▶ [WHAT YOU NEED TO DO] Pick out the lines below that include the string "shift".

▶ [SUPPLIED DATA]

********************

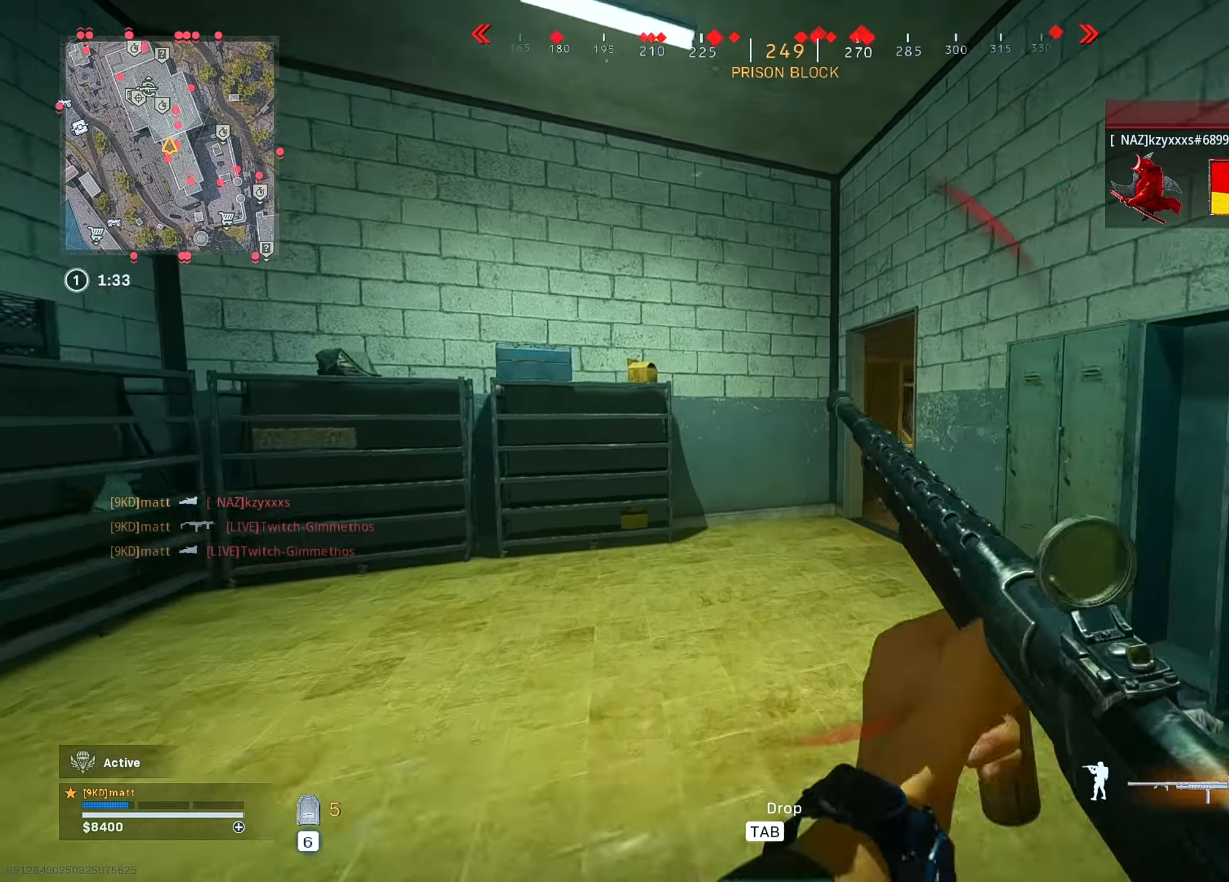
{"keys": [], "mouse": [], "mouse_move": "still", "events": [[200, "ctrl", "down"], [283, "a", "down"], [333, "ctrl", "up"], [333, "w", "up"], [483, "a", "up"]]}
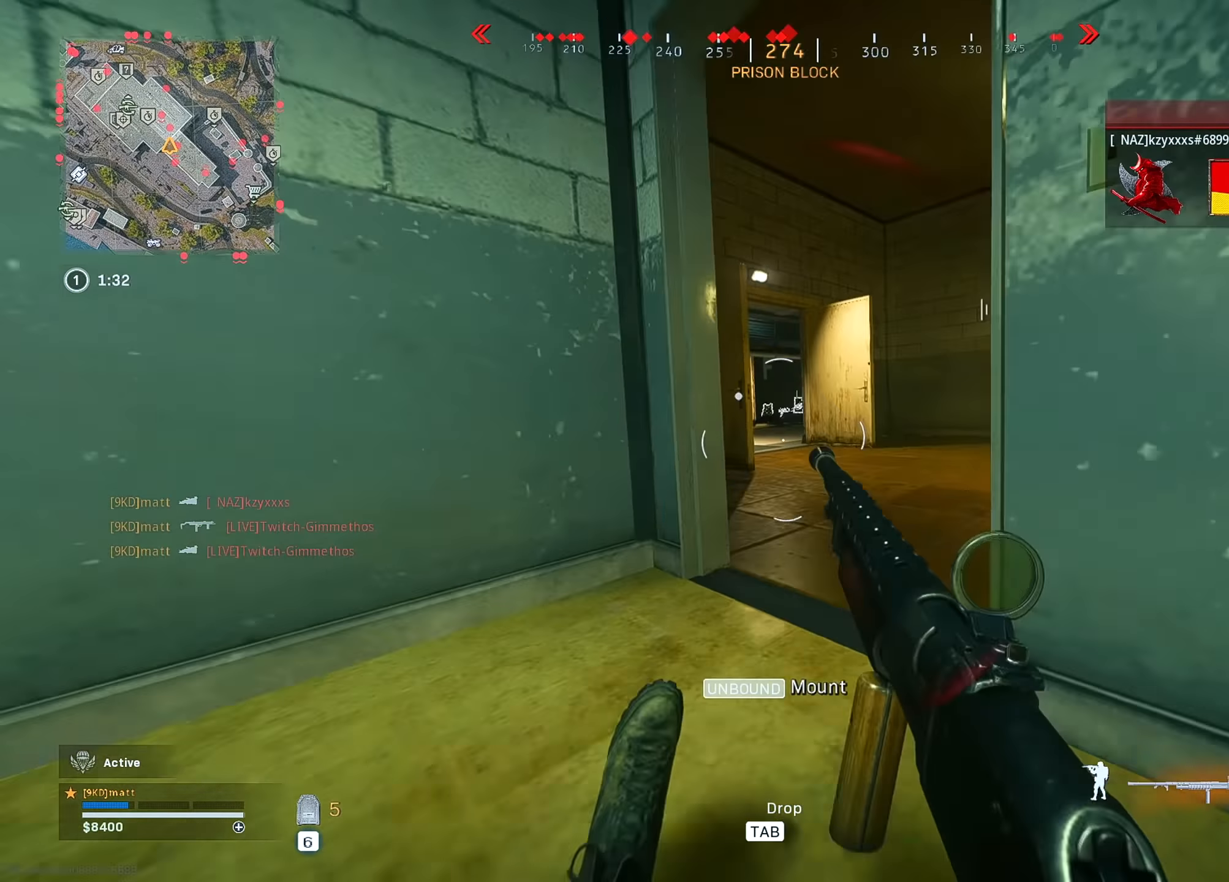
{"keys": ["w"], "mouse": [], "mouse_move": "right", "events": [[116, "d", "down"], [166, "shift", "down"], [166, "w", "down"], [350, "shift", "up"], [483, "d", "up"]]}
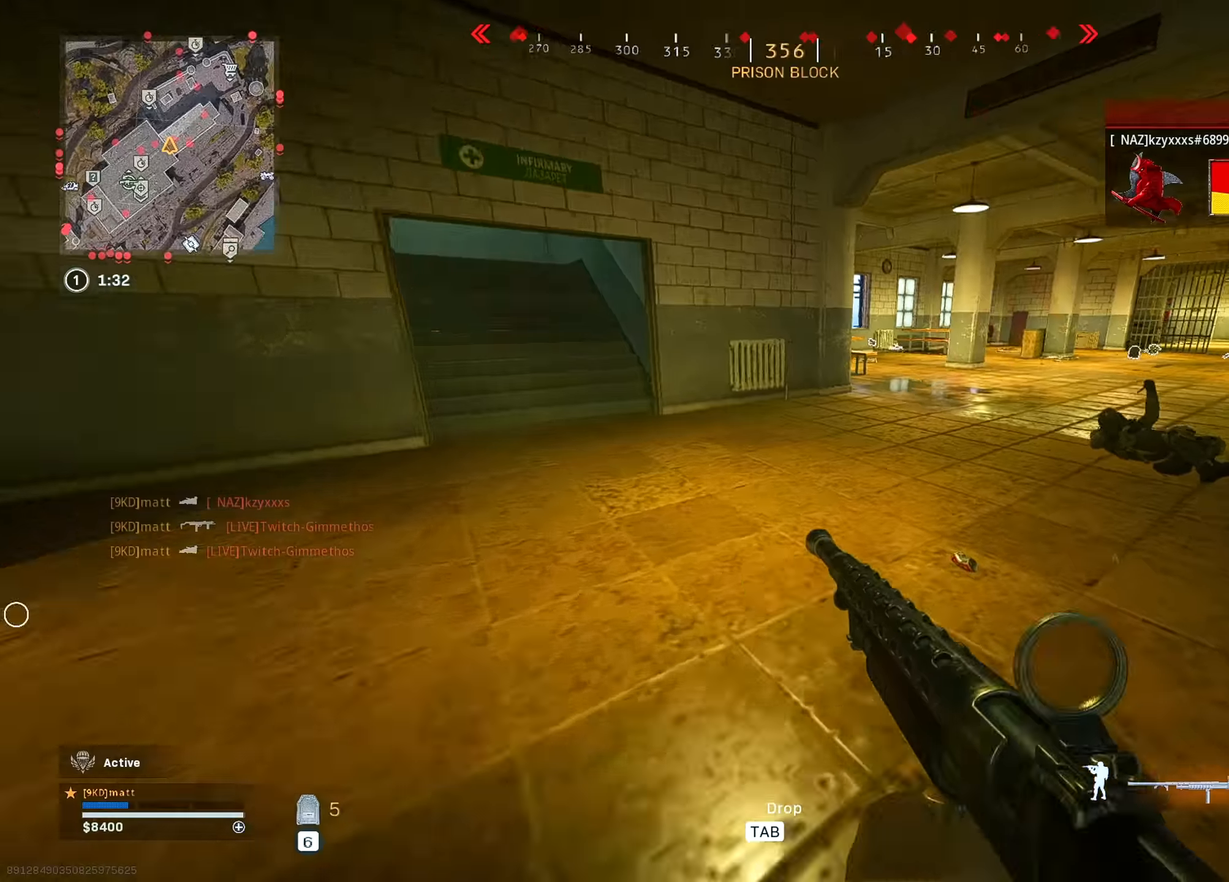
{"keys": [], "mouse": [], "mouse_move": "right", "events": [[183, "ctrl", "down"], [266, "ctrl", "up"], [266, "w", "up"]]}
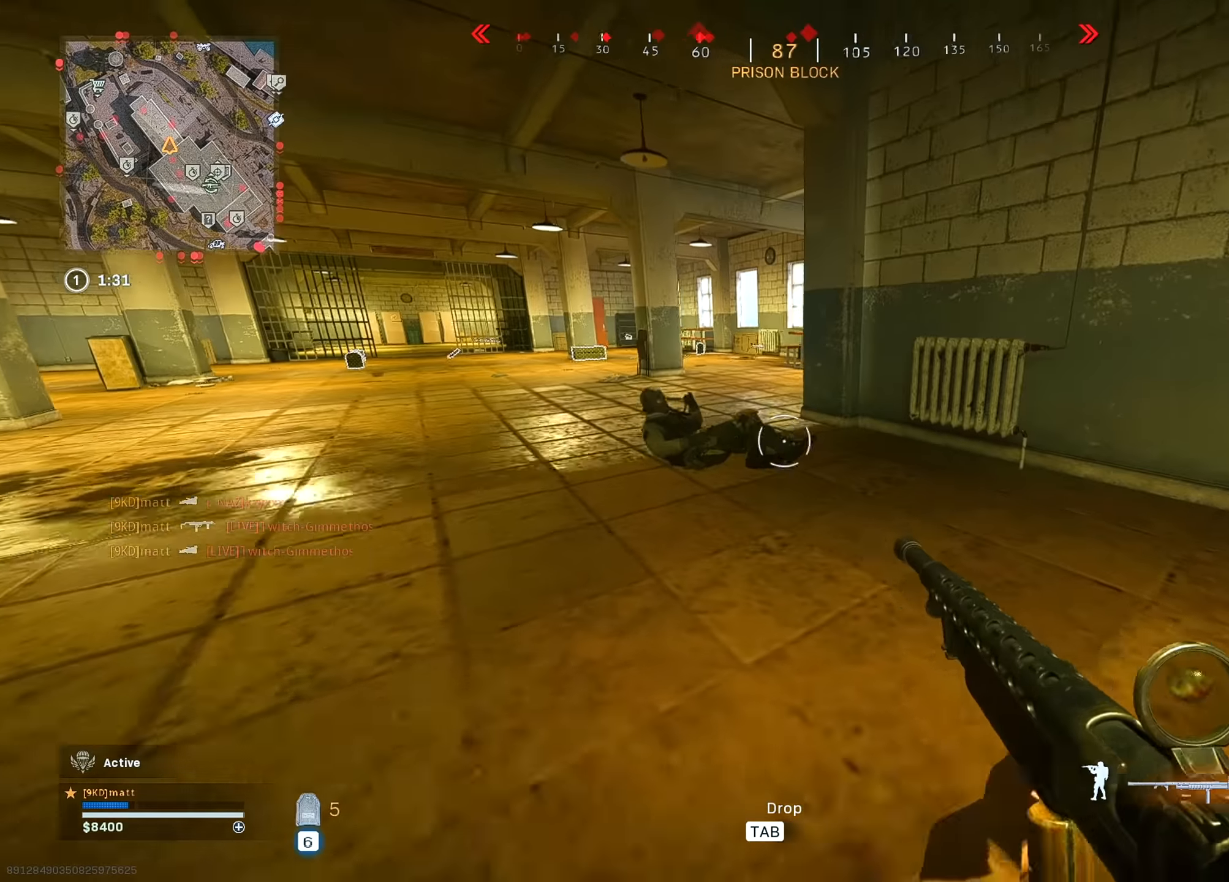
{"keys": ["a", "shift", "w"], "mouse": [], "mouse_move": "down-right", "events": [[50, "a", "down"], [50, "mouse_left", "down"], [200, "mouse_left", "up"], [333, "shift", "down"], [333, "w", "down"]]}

********************

▶ [RESULT FOR THIS TASK]
{"keys": ["w"], "mouse": [], "mouse_move": "right", "events": [[116, "d", "down"], [166, "shift", "down"], [166, "w", "down"], [350, "shift", "up"], [483, "d", "up"]]}
{"keys": ["a", "shift", "w"], "mouse": [], "mouse_move": "down-right", "events": [[50, "a", "down"], [50, "mouse_left", "down"], [200, "mouse_left", "up"], [333, "shift", "down"], [333, "w", "down"]]}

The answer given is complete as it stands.